Well there is always the possibilty that the part shortage extended to the types of wiring harness which means the turbo could have the one for the 2.5 instead of of the onedesigned for the turbo. I hope not but I guess we have to waitto see how it would be configured I hope that details on how it works such as wiring diagrams etc are shared or some sort of a break down showing it when it is available is shiwn. For now we have to wait.


----------



## plex03 (Nov 10, 2011)

There's another one listed on eBay advertised as having the 3-gauge pod (Red Turbo). 

eBay item #160699294473

It's in Countryside, IL (suburb of Chicago). I called the dealership and the sales person I talked to said that it did NOT have the 3-gauge pod. However, he did say that he just got in a Silver Turbo with Sunroof and that it was his understanding that the ones with sunroofs should be getting the gauges first so he was going to check it and take some pics for me. 

I'm not holding my breath but we'll see.


----------



## plex03 (Nov 10, 2011)

UPDATE: 

Here's pics of the Silver one. Note that it too does not have the 3 gauge pod and is credited on the window sticker as has previously been the case.


----------



## sonic_va (Jul 2, 2006)

I can confirm as well, -$150 on my car for the gauges. I too wonder if it will be an easy retrofit?


----------



## KNEWBUG (Sep 13, 2011)

*Got in mail today....*

Refund for the Guages not on my Black Turbo Launch Edition....


----------



## plex03 (Nov 10, 2011)

What really irks me about the gauges and the $150.00 credit is that you just know that if they do ever become available as an aftermarket part there's no way that they'll be just $150.00.


----------



## KNEWBUG (Sep 13, 2011)

*First aid kit $35.00????*

What comes in the First Aid Kit for $35.00????






KNEWBUG


----------



## UTE (Nov 12, 2011)

KNEWBUG said:


> What comes in the First Aid Kit for $35.00?












Bill


----------



## Old Bug Man (Nov 5, 2011)

What? No morphine? No respirator? I could die our there! Handy though, if I get a paper cut reading the owner's manual.


----------



## Old Bug Man (Nov 5, 2011)

To me this means that non-Launch Edition Turbos are coming off the assembly line at a slow trickle, some with sunroofs. My auto broker said floodgates will open in January.


----------



## plex03 (Nov 10, 2011)

Old Bug Man said:


> To me this means that non-Launch Edition Turbos are coming off the assembly line at a slow trickle, some with sunroofs. My auto broker said floodgates will open in January.

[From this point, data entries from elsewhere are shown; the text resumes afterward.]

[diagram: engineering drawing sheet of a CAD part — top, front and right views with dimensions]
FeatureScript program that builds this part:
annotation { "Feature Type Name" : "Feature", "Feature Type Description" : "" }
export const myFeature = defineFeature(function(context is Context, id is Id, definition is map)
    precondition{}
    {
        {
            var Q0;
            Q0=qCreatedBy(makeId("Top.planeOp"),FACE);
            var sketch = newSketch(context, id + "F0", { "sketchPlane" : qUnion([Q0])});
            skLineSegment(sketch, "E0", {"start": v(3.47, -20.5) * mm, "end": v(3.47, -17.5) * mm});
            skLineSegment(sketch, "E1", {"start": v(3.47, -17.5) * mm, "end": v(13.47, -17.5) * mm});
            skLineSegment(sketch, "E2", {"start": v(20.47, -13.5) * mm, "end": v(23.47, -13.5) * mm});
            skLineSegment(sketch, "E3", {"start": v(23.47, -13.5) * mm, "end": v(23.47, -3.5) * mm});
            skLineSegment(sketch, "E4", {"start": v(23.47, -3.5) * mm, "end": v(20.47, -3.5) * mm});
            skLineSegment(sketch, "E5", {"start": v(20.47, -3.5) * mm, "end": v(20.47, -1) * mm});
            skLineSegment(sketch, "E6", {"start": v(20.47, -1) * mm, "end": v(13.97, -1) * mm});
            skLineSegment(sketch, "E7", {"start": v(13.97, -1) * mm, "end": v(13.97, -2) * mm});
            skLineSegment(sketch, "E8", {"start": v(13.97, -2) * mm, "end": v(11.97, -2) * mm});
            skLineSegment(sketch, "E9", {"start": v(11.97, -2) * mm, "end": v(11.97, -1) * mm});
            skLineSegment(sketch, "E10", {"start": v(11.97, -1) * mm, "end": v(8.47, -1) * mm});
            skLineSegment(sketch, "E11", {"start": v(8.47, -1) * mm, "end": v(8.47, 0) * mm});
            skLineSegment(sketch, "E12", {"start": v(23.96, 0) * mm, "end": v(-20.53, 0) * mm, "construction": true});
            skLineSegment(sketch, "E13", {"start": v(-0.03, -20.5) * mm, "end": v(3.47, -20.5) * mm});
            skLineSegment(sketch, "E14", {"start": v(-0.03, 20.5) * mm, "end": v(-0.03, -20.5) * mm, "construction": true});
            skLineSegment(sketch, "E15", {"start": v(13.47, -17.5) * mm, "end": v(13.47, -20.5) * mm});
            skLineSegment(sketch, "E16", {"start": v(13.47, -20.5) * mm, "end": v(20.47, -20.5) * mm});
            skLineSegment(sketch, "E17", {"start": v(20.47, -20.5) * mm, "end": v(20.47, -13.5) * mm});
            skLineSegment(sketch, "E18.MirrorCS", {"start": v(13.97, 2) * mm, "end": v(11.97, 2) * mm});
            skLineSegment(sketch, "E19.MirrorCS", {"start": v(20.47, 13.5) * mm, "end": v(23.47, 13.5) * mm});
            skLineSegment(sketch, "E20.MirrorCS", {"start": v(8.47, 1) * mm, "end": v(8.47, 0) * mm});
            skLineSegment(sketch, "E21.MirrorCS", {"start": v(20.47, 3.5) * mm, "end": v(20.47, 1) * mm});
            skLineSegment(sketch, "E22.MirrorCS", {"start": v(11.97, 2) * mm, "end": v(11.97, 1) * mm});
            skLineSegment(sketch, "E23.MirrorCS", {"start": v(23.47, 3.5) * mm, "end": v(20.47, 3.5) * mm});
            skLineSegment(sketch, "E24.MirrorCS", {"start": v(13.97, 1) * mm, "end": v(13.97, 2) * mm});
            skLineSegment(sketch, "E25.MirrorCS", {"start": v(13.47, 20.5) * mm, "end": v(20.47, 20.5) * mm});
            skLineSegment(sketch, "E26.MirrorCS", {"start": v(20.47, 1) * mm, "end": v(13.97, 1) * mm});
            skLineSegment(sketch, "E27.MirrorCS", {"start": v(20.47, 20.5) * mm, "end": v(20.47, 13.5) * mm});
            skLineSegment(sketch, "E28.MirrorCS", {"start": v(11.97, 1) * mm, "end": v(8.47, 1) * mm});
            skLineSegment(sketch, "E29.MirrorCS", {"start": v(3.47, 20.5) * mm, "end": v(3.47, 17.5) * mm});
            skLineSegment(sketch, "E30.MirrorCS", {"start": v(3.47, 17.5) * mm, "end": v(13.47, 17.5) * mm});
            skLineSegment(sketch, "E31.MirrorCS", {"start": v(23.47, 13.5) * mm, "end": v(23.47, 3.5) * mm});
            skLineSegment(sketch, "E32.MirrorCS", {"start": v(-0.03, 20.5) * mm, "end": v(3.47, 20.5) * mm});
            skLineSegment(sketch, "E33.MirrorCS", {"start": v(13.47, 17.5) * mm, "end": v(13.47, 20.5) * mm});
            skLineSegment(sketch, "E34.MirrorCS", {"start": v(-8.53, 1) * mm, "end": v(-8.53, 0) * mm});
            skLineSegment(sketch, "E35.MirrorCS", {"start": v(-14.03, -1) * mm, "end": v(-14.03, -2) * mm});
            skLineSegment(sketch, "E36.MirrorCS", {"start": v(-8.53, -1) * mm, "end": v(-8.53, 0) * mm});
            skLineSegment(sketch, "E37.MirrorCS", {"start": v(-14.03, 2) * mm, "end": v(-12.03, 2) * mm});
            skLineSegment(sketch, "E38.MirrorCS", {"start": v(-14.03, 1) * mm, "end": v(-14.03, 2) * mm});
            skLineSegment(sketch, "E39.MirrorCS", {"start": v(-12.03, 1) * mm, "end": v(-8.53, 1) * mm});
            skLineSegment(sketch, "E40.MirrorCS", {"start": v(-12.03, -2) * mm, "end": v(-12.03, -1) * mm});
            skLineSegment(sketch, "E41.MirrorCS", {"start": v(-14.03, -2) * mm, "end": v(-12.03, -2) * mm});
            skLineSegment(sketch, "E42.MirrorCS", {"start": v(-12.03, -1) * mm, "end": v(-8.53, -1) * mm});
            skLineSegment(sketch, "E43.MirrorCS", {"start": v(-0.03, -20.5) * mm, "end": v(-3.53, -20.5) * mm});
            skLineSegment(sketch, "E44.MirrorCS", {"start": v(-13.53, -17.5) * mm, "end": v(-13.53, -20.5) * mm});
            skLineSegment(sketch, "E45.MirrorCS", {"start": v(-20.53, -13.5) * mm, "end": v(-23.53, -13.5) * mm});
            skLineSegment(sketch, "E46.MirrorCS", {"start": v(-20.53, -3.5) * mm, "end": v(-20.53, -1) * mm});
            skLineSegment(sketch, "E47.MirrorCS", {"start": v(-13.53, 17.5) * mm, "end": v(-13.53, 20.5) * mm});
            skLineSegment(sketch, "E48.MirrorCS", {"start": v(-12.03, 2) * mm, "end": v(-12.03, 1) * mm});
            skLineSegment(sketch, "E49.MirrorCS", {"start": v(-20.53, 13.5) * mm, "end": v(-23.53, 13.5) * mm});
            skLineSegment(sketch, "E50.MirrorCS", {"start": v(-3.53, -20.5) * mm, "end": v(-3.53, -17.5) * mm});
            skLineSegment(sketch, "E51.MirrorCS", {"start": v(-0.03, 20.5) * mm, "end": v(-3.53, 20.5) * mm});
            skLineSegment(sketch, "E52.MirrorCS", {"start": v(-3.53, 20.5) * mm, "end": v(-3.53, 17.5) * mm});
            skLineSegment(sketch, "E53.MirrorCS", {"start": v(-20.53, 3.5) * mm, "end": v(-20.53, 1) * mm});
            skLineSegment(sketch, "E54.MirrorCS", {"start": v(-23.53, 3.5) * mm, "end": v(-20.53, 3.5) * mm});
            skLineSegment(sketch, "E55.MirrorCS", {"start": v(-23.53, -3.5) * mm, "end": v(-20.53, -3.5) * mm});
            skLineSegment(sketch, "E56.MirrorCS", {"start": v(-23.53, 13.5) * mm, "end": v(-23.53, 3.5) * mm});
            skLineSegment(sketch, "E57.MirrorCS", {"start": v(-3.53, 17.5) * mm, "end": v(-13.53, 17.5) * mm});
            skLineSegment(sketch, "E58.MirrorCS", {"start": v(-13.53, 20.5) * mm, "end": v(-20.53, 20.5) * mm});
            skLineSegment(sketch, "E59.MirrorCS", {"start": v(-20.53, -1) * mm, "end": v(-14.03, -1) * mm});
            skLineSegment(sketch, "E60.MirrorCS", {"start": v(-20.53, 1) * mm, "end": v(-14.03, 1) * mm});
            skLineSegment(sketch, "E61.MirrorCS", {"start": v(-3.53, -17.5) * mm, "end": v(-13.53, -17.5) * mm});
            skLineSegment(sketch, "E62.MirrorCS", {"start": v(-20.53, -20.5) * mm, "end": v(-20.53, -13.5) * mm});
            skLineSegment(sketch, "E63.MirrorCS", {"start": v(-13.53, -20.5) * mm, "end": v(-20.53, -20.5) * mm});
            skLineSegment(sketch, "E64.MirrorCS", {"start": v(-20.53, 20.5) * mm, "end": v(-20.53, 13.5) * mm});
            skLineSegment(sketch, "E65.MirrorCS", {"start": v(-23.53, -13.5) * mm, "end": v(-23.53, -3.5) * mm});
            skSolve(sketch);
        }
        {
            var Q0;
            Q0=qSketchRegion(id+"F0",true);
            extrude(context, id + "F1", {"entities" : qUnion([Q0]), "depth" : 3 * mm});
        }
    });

That makes sense given the usual extended shut down of the assembly plants over the holidays.


----------



## speedtek40 (Jul 8, 2005)

plex03 said:


> What really irks me about the gauges and the $150.00 credit is that you just know that if they do ever become available as an aftermarket part there's no way that they'll be just $150.00.


Truth.....they will rape you when the time comes.....

Knowing VW, the decimal place will quickly move one spot to the right when they offer it as an oem upgrade.....


----------



## ridgemanron (Sep 27, 2011)

speedtek40 said:


> Truth.....they will rape you when the time comes.....
> 
> Knowing VW, the decimal place will quickly move one spot to the right when they offer it as an oem upgrade.....


Someone mentioned that they were actually being built by Porsche. You know what that mean$ !


----------